# Analysing forest recovery after logging events - data exploration

You have recently started working as a graduate data analyst at the Victorian Forest Monitoring Program, which is part of the Victorian Department of Environment, Land, Water and Planning. 

Your team is interested in how different logging events appear in satellite imagery, which might be able to help them detect logging events in the future. They have a dataset of known logging events in Victoria since the 1950s, and they want to see what you can learn by examining the satellite imagery for known events. 

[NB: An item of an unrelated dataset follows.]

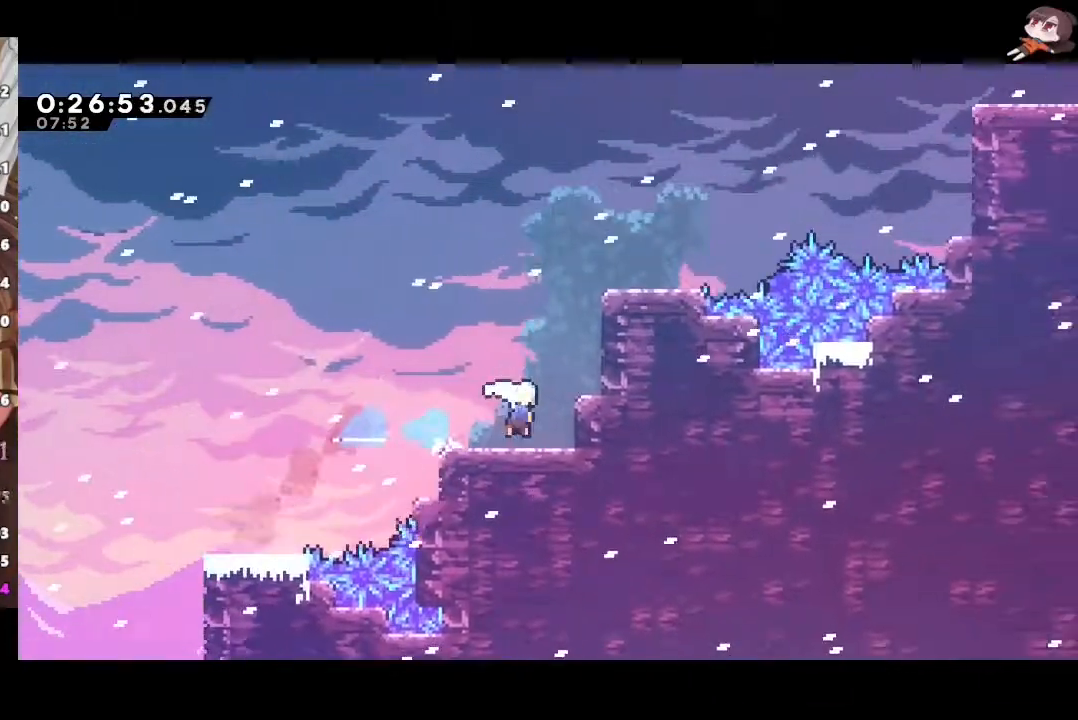
{"dt_ms": 500, "buttons": ["A", "R2"], "left_stick": "up-right", "right_stick": "center", "events": [[17, "A", "up"], [167, "X", "up"], [217, "left_stick", "right"], [283, "X", "down"], [450, "A", "down"], [467, "X", "up"], [483, "left_stick", "up-right"]]}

For your first practical, your team would like you to familiarise yourself with the available data, specifically, the different kinds of logging events that can occur. You'll start by exploring the available data, which will give you insight into how the data is structured, and how to pull useful information out.

## Overview

During this activity, you will learn to

* load geospatial data files and explore their contents
* clean, explore and filter all available data to identify different types of logging events
* export a collection of events that can be compared with satellite imagery (topic of the next practical)

Some of the Python code for performing the sample selection has been provided for you, but there will be a number of opportunities to write your own code, as well as customise existing code to explore different results.

## Notebook setup

Another analyst on your team has some existing code that you'll be able to use to start your work. They've already identified the useful Python packages you'll work with: `pandas` and `geopandas`.
* `pandas` is a tool for working with data in tables. You can learn more about it in the [pandas documentation](https://pandas.pydata.org/docs/getting_started/overview.html).
* `geopandas` is a tool for working with geospatial data in tables. It extends the functionality of `pandas` to work with geospatial data. You can learn more about it in the [geopandas documentation](https://geopandas.org/en/stable/getting_started/introduction.html).

To run the code, click on the next cell, and press `Shift`+`Enter` on your keyboard.

In [None]:
import geopandas
import pandas

# Change a pandas setting to view all columns and all rows of loaded data
pandas.set_option("display.max_columns", None)
pandas.set_option("display.max_rows", None)

## Load the data

### Geospatial data

Your colleagues have provided you with a GeoPackage file containing timber harvesting events in Victoria. [GeoPackages](https://www.geopackage.org/) are a geospatial data format, and use the file extension ".gpkg". 

This particular GeoPackage contains **polygons** representing logged areas, along with a number of **attributes** that capture data about the event, such as the year it happened, what kind of trees were logged, and many other useful pieces of data. Your colleagues have provided the GeoPacakge in the data folder, and it is called "LOG_SEASON.gpkg". The figure below shows a preview of the data.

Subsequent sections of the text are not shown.